If it wasn't for the every quirky Zooey Deschanel and a VERY interesting Betty Buckley bit part near the end of the movie I owuld say leave this one on the shelf, but you just can't. Go out and get it and experince the shocking horror that is M Night Shyamalan for yourself.

Wednesday, October 8, 2008

The Stand: Captain Trips

We have found something special in Marvel's recent dive into the world of Stephen King, writers and artists who can take someone's work and expand on it without destroying the original.

It's really hard to believe I know, but after two successful Dark Tower Mini Series Marvel Comics has ventured into another one of King's interlocking series, The Stand. Yes, The Stand has been adapted into a comic and Marvel has picked a wonderful creative team to helm this apocalyptic adventure.

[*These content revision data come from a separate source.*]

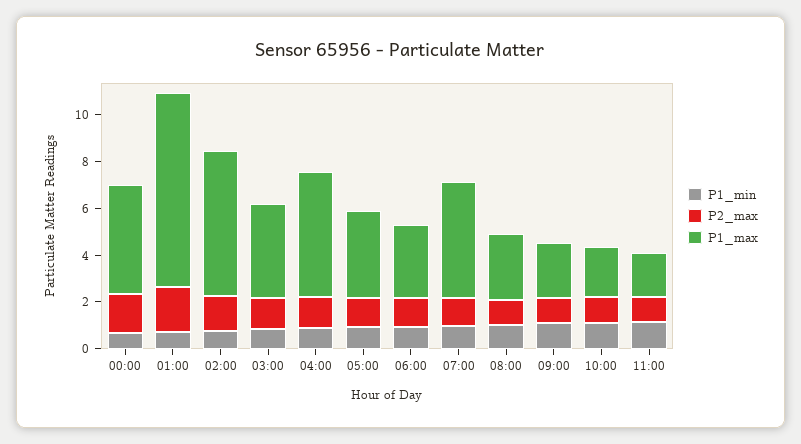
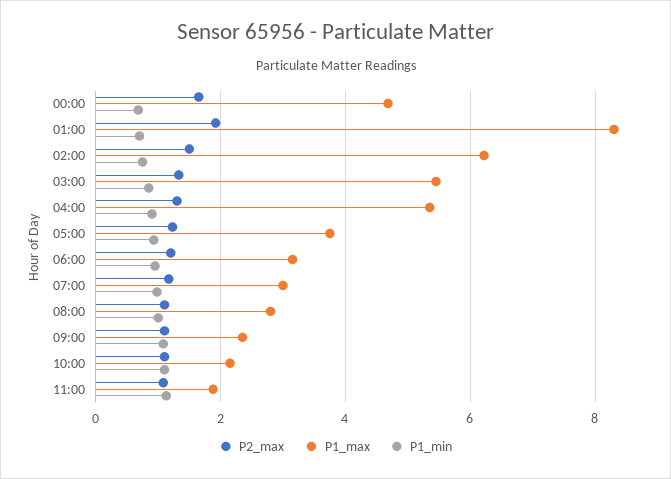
  {
    "P1_min": {
      "00:00": 0.6,
      "01:00": 0.8,
      "02:00": 0.8,
      "03:00": 0.8,
      "04:00": 1,
      "05:00": 1,
      "06:00": 1,
      "07:00": 1,
      "08:00": 1,
      "09:00": 1,
      "10:00": 1.2,
      "11:00": 1.2
    },
    "P2_max": {
      "00:00": 1.6,
      "01:00": 2,
      "02:00": 1.6,
      "03:00": 1.4,
      "04:00": 1.4,
      "05:00": 1.2,
      "06:00": 1.2,
      "07:00": 1.2,
      "08:00": 1.2,
      "09:00": 1.2,
      "10:00": 1.2,
      "11:00": 1
    },
    "P1_max": {
      "00:00": 4.6,
      "01:00": 8.4,
      "02:00": 6.2,
-     "03:00": 4,
+     "03:00": 5.4,
      "04:00": 5.4,
      "05:00": 3.8,
      "06:00": 3.2,
-     "07:00": 5,
+     "07:00": 3,
      "08:00": 2.8,
      "09:00": 2.4,
      "10:00": 2.2,
      "11:00": 1.8
    }
  }

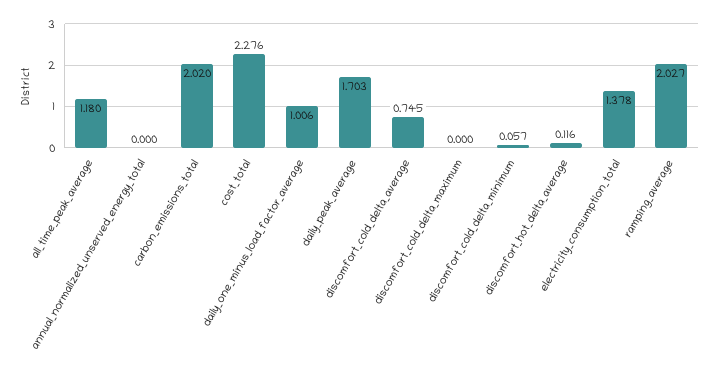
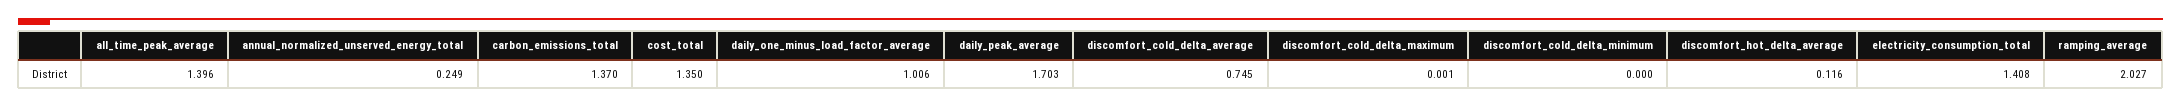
  {
-   "all_time_peak_average": 1.18,
+   "all_time_peak_average": 1.396,
-   "annual_normalized_unserved_energy_total": 0,
+   "annual_normalized_unserved_energy_total": 0.249,
-   "carbon_emissions_total": 2.02,
+   "carbon_emissions_total": 1.37,
-   "cost_total": 2.276,
+   "cost_total": 1.35,
    "daily_one_minus_load_factor_average": 1.006,
    "daily_peak_average": 1.703,
    "discomfort_cold_delta_average": 0.745,
-   "discomfort_cold_delta_maximum": 0,
+   "discomfort_cold_delta_maximum": 0.001,
-   "discomfort_cold_delta_minimum": 0.057,
+   "discomfort_cold_delta_minimum": 0,
    "discomfort_hot_delta_average": 0.116,
-   "electricity_consumption_total": 1.378,
+   "electricity_consumption_total": 1.408,
    "ramping_average": 2.027
  }

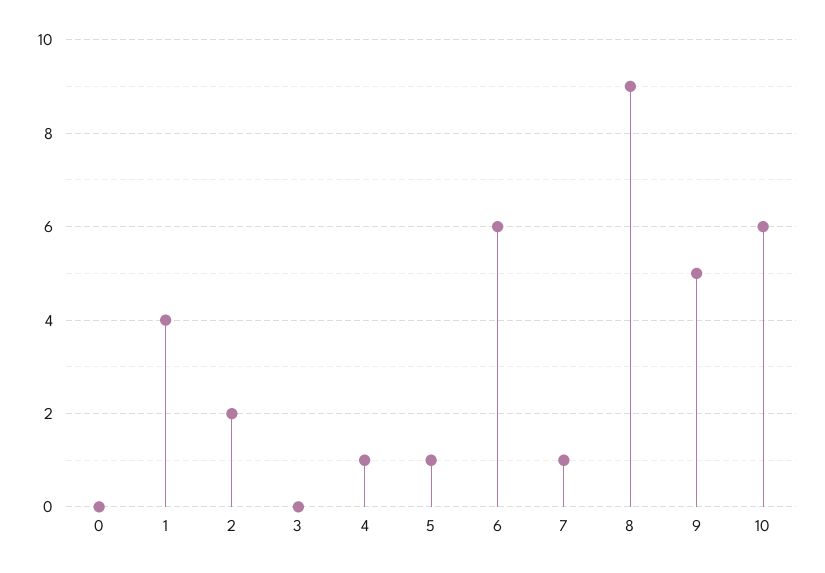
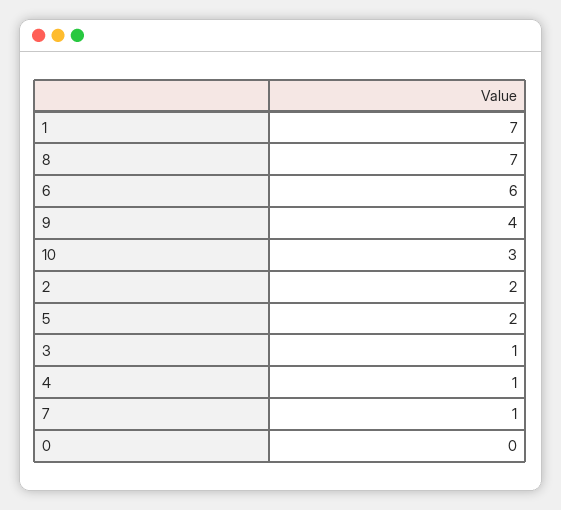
  {
    "0": 0,
-   "1": 4,
+   "1": 7,
    "2": 2,
-   "3": 0,
+   "3": 1,
    "4": 1,
-   "5": 1,
+   "5": 2,
    "6": 6,
    "7": 1,
-   "8": 9,
+   "8": 7,
-   "9": 5,
+   "9": 4,
-   "10": 6
+   "10": 3
  }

The secret to this tightly weaved adaptation is Roberto Aguirre-Sacasa (Sensational Spider-Man; Dead of Night Featuring Man-Thing) get's what King was doing when he wrote the book. He was a major Stephen King fan when he was younger and devoured The Stand when it hit shelves back in the day, so he understands the dogged, end of the world, shit in your face attitude spun out of the author's opus .

The best thing though is that Mike Perkins (Captain America; House of M: Avengers) knows what King was envisioning when The Stand was written. If you think that Agguire-Sacasa writing has King pegged you should take a gander at Perkins gritty stylistic art has said that Perkins artwork has reflected closely how he imagined the characters and I second that opinion; after reading the second issue I feel the comic is better cast then the mediocre ABC Mini Series.

I never really bought Molly Ringwald as the pregnant Frannie Goldsmith, Rob Lowe as the mute Nick Andros and while I enjoyed Laura San Giacomo in Just Shoot Me the role of crazy Nadine just didn't fit her, but when Perkins lets his pen flow I finally see faces the that I imagined; something that I thought I would never see.

So yes peoples, I think that you should run out to your local comic book shop and pick up this kickin' adaptation of The Stand. Not only is the story telling spot on, you've got plenty of gritty illustration that capture Stepehen King's vision perfectly.